NerrSnerr · 27/04/2018 13:24

I wouldn't want to chip in, £25 plus present as well. They're already down about £50 for your baby shower.

If you're going to invite people to a party that is designed for people to give you presents it's cheeky to suggest they pay for the decorations as well.

Chattymummyhere · 27/04/2018 13:25

blanche that is a whole added layer of gross. I thought baby food was bad enough knowing it but sniffing random filled nappies.

I didn’t even try my own children’s food if they ever had a jar I’m sure as hell not trying it at a baby shower.

expatinscotland · 27/04/2018 13:25

'Everyone else, I had no part in planning either event and never asked for gifts at all. My sister specifically said that gifts shouldn’t be brought to the shower because I’d asked her to. If people wanted to give gifts I asked them to do it privately or leave it until after she was born.'

You don't get it, do you? The point is that the guests shower the mum-to-be and baby with gifts. What's the point otherwise? They are not get togethers, mixed sex evening parties, major sit down meals, BBQs, etc.

You don't get to decide how the host hosts the event, so getting miffed because your family isn't invited to everything is a waste of time.

It's cheeky to ask guests to pay 25 quid for afternoon tea and donate to decorations because showers imply that they also bring a gift.

Popchyk · 27/04/2018 13:26

I'm not a real big fan of being told what to do, tbh.

It's £25 for this
A £1-2 donation for that
No gifts at the shower itself (I thought that was the whole point of a baby shower, no?)
Yes to gifts after the shower in private
Yes to gifts after the baby is born

It is a whole big hassle that I can circumvent by saying no to the invitation. I don't have time for this kind of stuff. I suspect a lot of people don't.

bonnyshide · 27/04/2018 13:27

It is very unusual to be expected to pay to attend a baby shower, and required the bring a gift too.

I think your friends probably found it quite cheeky and then on top of all that your DSIS asked for money to cover the decorations, at that point I'd have probably pulled out too just on principal.

OP, I know you think that it was ok to expect people to pay, but it really wasn't and your friends obviously thought that too.

Your DSIS obviously wanted to make the day as lovely for you as possible, but she got it really wrong.

Lilyvonschtup · 27/04/2018 13:27

@tapasandwine I think a lot of things have been assumed. My friends and family agreed on the location and the afternoon tea. It’s the type of thing my friends and I have done for each other when celebrating each other’s birthdays, engagements, new job etc.

I feel like this has become more about bashing baby showers.

OP posts:
TomRavenscroft · 27/04/2018 13:29

...an expensive tea. To be fair that is more of a Mum's thing than something young childfree kids tend to enjoy.

Confused I've been to more than one hen do that was a posh afternoon tea. And I've been for loads of nice teas with friends; both have included people who are childfree (like me) and those with children. You can't only like certain things if you're a 'Mum' and other things if you're not.

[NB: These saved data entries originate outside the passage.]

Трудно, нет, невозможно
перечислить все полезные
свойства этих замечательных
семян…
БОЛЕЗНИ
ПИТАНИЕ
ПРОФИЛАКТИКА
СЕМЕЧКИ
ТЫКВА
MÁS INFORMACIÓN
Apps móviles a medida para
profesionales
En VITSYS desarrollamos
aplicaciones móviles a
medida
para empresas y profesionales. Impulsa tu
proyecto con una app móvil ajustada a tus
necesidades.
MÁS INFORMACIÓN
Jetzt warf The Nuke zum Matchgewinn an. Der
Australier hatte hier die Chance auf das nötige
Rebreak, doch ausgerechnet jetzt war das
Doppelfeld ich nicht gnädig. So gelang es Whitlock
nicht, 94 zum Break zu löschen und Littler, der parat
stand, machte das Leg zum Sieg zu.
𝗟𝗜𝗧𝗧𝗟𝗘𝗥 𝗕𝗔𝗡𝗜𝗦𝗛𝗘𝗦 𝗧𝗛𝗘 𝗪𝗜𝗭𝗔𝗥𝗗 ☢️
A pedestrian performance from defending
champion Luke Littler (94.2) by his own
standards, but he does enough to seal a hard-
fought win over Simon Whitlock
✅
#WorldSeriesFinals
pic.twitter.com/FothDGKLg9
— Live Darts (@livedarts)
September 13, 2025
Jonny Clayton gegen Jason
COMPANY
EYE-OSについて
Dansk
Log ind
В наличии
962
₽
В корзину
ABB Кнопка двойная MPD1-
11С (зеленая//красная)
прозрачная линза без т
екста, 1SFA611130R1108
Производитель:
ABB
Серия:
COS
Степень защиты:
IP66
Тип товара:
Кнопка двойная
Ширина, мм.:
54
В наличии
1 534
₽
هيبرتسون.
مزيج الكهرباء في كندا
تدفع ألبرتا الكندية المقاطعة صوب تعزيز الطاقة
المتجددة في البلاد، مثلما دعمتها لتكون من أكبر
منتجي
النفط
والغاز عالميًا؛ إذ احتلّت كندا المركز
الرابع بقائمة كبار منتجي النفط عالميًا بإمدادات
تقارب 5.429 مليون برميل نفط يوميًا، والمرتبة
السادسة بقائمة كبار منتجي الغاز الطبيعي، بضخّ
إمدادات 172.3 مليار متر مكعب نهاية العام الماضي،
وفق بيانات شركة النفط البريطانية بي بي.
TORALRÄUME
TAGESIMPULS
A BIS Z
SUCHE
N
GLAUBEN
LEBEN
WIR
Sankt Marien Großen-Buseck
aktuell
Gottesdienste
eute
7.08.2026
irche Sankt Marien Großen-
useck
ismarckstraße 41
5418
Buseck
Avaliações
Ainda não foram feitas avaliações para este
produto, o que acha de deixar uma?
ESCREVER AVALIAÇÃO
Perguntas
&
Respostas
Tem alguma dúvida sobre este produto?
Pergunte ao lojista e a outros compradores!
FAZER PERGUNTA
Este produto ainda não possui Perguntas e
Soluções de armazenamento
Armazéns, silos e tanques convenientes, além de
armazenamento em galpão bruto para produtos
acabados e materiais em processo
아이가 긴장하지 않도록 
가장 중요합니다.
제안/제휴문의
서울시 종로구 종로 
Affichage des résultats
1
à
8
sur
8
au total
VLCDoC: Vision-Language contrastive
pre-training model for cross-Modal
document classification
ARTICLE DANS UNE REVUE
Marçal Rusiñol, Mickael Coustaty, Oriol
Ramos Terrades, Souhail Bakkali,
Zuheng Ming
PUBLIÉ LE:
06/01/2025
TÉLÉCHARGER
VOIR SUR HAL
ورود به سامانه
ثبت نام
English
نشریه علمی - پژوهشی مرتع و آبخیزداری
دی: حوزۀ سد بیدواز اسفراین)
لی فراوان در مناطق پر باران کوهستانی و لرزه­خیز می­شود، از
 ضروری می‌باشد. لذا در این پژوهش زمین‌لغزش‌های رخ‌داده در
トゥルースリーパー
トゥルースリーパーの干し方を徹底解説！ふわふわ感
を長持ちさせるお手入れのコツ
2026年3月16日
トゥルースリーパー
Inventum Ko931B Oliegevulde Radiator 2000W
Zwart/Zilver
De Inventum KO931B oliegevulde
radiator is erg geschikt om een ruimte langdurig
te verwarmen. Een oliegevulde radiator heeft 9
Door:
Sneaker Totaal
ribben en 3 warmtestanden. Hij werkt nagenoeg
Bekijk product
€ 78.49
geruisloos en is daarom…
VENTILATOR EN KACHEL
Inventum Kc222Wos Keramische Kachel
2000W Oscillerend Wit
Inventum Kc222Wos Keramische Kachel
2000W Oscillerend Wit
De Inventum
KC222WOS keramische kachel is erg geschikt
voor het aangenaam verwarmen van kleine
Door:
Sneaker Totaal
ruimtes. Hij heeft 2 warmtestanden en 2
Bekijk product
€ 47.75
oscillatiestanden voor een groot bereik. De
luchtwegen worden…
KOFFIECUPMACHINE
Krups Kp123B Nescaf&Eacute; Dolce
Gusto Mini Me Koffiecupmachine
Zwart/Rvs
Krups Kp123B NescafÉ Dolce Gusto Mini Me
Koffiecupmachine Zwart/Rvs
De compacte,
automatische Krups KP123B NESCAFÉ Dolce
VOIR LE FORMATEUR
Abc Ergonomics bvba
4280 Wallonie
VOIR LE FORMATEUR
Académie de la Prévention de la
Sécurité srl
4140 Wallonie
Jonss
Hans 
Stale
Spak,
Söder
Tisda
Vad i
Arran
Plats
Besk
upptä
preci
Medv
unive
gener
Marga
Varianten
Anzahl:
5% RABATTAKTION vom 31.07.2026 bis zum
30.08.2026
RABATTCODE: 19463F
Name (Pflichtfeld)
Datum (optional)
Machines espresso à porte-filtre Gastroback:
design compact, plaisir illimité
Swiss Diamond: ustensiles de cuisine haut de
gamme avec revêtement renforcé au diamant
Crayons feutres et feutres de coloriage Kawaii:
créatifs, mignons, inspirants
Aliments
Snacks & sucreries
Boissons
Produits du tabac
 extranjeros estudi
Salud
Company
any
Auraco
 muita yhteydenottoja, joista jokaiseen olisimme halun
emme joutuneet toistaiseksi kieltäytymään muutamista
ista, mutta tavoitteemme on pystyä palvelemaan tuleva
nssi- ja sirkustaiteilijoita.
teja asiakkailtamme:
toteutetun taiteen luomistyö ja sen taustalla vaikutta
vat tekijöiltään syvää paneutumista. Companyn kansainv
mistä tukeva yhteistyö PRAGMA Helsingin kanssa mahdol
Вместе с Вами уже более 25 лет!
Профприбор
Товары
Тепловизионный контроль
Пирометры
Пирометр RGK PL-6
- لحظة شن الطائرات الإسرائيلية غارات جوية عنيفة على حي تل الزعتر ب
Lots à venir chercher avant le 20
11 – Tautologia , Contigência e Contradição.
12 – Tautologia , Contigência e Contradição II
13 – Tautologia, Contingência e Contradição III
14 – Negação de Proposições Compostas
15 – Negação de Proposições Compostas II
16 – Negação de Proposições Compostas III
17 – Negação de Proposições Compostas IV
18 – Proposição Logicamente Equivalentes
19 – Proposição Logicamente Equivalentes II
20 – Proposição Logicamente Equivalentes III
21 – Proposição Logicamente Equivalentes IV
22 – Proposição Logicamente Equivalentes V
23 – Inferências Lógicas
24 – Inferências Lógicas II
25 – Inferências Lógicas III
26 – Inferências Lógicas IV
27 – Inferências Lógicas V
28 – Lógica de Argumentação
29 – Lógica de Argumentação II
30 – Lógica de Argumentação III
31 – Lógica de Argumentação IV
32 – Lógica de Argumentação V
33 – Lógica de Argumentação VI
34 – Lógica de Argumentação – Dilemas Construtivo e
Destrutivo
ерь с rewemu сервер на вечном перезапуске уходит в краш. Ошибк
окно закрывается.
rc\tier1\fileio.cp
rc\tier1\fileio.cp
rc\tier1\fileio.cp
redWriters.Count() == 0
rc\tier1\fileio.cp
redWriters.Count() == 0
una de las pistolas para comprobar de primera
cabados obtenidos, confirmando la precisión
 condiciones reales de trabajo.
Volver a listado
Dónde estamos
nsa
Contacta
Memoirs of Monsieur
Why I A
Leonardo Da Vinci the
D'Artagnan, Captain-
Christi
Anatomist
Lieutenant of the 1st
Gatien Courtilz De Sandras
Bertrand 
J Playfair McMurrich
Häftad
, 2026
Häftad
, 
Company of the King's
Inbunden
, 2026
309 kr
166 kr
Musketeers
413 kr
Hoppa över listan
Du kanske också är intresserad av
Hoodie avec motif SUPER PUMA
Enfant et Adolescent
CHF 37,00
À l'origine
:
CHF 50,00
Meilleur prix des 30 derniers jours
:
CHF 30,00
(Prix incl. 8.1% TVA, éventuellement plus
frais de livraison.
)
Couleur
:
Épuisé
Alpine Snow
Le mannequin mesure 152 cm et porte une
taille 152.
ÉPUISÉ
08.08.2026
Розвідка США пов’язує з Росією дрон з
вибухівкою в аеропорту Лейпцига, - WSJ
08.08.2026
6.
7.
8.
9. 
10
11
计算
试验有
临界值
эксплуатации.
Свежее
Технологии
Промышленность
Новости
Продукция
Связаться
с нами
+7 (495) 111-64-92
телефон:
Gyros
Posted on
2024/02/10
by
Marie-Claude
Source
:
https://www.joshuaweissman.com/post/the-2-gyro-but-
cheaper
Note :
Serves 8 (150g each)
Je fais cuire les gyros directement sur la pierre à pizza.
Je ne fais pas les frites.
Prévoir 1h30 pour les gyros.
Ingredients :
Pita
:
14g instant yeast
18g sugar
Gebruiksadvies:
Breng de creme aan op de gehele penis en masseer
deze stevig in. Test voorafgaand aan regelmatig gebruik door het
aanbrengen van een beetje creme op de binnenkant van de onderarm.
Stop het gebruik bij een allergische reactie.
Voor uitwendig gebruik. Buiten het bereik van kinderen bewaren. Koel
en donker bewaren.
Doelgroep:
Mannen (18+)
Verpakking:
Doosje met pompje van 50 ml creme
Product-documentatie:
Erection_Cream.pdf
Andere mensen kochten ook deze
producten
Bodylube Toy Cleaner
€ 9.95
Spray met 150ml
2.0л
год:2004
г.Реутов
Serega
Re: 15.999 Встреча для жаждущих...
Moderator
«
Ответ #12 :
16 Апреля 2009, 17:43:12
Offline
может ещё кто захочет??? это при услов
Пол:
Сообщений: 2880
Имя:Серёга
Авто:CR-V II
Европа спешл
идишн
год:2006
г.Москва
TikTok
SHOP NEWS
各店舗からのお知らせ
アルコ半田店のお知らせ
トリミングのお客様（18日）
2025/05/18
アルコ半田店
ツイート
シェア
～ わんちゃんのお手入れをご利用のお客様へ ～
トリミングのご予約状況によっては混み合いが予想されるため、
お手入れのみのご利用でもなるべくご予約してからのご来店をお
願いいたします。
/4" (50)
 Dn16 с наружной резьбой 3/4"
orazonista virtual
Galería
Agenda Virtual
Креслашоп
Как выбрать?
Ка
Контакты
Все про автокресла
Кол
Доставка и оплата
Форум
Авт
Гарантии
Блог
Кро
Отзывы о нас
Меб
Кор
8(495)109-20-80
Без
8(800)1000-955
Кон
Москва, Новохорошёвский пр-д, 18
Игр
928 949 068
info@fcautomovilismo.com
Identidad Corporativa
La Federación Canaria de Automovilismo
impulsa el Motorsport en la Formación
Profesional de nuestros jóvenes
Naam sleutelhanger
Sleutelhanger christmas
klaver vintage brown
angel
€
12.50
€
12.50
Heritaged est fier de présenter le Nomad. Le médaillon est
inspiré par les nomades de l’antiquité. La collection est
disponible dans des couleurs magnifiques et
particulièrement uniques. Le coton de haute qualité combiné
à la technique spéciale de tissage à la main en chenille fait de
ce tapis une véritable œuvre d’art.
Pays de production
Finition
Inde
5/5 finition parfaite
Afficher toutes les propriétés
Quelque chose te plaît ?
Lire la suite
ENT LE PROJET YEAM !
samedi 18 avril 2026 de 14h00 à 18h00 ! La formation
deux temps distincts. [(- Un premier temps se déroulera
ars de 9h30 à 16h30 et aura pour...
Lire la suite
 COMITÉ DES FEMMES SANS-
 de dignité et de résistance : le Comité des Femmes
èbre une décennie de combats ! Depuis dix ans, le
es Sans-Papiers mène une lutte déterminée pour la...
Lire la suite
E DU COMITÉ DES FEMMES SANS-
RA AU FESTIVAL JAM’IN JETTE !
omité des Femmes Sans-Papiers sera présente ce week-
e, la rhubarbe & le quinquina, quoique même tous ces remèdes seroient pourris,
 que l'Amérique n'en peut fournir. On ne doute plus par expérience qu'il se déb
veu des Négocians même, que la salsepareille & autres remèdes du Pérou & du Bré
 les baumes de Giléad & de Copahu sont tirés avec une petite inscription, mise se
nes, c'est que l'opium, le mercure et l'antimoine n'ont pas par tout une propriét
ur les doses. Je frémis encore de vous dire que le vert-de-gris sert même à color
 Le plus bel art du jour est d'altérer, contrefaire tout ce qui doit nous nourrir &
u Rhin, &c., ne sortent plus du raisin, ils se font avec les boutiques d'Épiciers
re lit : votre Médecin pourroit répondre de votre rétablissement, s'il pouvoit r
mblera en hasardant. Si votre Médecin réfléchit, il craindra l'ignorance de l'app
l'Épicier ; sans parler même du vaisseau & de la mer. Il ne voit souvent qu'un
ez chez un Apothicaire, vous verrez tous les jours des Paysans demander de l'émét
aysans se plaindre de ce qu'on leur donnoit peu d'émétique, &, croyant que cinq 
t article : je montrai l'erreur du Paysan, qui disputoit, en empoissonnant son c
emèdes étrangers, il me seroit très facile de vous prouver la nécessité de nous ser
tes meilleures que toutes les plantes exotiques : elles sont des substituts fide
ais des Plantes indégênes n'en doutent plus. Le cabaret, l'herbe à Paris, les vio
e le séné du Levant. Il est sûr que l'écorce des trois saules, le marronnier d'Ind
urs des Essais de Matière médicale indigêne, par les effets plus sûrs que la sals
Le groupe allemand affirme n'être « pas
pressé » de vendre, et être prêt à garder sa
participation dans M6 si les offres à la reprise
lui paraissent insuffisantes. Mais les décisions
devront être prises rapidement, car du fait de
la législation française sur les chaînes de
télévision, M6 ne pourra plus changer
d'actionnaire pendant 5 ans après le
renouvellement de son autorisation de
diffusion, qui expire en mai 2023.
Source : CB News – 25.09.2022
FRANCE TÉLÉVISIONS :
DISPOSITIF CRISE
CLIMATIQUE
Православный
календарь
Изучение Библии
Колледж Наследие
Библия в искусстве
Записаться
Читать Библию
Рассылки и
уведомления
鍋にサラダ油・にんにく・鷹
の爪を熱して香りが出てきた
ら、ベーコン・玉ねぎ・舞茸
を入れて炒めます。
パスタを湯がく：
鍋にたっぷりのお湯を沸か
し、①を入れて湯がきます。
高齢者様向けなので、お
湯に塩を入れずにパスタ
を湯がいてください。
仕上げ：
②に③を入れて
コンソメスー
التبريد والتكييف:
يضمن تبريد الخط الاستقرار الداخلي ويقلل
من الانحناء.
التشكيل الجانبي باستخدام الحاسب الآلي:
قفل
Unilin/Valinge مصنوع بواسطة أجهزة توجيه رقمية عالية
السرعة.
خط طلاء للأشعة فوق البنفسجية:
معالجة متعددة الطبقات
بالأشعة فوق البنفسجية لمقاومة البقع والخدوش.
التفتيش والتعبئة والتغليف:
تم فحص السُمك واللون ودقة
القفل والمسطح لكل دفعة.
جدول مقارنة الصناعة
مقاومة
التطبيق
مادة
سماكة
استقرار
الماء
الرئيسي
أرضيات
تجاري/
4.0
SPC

OP, I don't see how the hen do change would have caused resentment. I really don't know why they're suddenly being so unpleasant having already agreed to the shower.

expatinscotland · 27/04/2018 13:30

Dear god! Friends: pay for my hen do, oh, and another £35 for an afternoon tea (you need to put in more for my share, of course), time for my wedding (let me guess, give me more money). Oh, time for my shower, that'll be £25+deccies and a gift. Oh, and mates, if you organise anything for me, you need to invite my family whom you don't know, too.

And this has all been in the past few months.

Your friends are probably sick of being bled dry.

expatinscotland · 27/04/2018 13:34

'I feel like this has become more about bashing baby showers.'

Which, if you're not having gifts, is not a baby shower.

Popchyk · 27/04/2018 13:36

You didn't receive any gifts at the baby shower, OP?